Senior psychology major Nikki Caulfield said that since her freshmen year four years ago the attitude toward the treatment of sexual assault on campus has greatly improved.

“I think awareness has been raised,” Caulfield said. “People have become a lot more sensitive about the topic.”

Caulfield also said she now felt much safer on the campus and that she was proud of the people on this campus for changing their attitudes and responses towards sexual assault.

Caulfield said that in the past there had been something like Take Back the Night before the inception of the event but it was more like a prayer vigil and did not give sexual assault survivors the chance to tell their stories.

In addition to Take Back the Night, many more programs have been launched for the prevention of sexual assault and to provide assistance to survivors.

Starting in 2014, freshmen students had to complete a Bystander Intervention Training Program online the summer before coming to campus in addition to the sexual violence awareness training that was already a part of the orientation program.
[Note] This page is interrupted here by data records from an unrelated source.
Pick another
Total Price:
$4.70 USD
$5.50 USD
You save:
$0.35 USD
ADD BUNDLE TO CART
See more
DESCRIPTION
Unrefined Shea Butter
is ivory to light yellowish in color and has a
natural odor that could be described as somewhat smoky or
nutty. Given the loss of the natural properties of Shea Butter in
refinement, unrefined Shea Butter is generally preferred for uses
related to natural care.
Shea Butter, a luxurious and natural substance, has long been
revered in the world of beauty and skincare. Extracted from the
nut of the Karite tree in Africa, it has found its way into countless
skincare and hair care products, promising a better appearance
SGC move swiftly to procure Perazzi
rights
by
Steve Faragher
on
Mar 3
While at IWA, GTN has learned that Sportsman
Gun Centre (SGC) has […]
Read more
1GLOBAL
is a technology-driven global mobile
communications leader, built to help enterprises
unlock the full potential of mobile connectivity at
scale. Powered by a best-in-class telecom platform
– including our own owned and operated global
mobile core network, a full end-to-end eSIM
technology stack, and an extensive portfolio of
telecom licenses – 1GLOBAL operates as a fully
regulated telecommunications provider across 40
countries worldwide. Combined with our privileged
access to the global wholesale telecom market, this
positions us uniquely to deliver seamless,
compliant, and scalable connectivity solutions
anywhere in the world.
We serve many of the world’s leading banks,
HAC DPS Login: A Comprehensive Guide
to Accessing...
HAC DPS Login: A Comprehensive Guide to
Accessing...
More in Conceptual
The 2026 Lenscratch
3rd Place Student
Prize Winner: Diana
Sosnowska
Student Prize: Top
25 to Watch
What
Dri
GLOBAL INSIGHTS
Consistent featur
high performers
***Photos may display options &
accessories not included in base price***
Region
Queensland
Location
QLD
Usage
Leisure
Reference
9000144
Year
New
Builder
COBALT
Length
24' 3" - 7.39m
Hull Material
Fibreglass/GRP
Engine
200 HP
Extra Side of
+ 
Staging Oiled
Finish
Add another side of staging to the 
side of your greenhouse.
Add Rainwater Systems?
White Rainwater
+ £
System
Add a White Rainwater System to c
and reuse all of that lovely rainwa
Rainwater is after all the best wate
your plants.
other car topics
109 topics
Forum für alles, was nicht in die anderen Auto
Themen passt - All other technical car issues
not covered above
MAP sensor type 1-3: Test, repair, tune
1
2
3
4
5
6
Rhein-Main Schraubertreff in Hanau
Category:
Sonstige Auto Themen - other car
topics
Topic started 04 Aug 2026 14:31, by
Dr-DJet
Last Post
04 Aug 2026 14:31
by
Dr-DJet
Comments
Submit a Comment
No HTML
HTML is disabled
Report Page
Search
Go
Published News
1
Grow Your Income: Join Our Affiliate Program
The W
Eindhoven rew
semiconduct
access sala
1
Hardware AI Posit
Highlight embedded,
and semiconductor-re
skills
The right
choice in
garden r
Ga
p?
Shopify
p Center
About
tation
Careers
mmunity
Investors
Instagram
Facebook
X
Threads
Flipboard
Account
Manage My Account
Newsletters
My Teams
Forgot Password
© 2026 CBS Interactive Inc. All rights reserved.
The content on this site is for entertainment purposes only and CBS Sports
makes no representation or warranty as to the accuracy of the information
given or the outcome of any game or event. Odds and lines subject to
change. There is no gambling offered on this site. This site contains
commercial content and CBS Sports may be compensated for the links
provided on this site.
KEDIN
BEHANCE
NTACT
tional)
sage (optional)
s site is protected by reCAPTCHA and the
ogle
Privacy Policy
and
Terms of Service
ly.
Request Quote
The Bystander Intervention Training Program serves to educate people on what consent is and how to appropriately intervene when a situation passes into nonconsensual terms.

Also beginning in 2014 was the Good Samaritan/Medical Amnesty Policy. Under this policy, any student who seeks medical assistance for him or herself or for another will be not be held accountable to the University’s code of conduct. According the Dean of Students’ website, “these situations will be addressed as health and safety concerns.” In this way, students reporting a sexual assault will not be punished for any discrepancy involving alcohol or drug use.

While there are resources available to assist victims of sexual assault both Caulfield and Cavalier agreed that more could always be done to prevent sexual assault. Caulfield said that the topic still makes people uncomfortable and thereby reluctant to talk about it; she emphasized the importance of open and inviting events so that people would feel more encouraged to take part in sexual assault prevention.

“Members of our community are encouraged to educate themselves about the prevalence of sexual violence nationwide, the myriad of resources available within our very community and on effective bystander intervention strategies,” said Desmond Daniels, Associate Director of Student Conduct and Ethical Development in the Dean of Students Office.

While in past years Catholic University has made a conscious effort to improve how it deals with sexual assault Cavalier said that much more could still be done to assist survivors in dealing with the aftermath.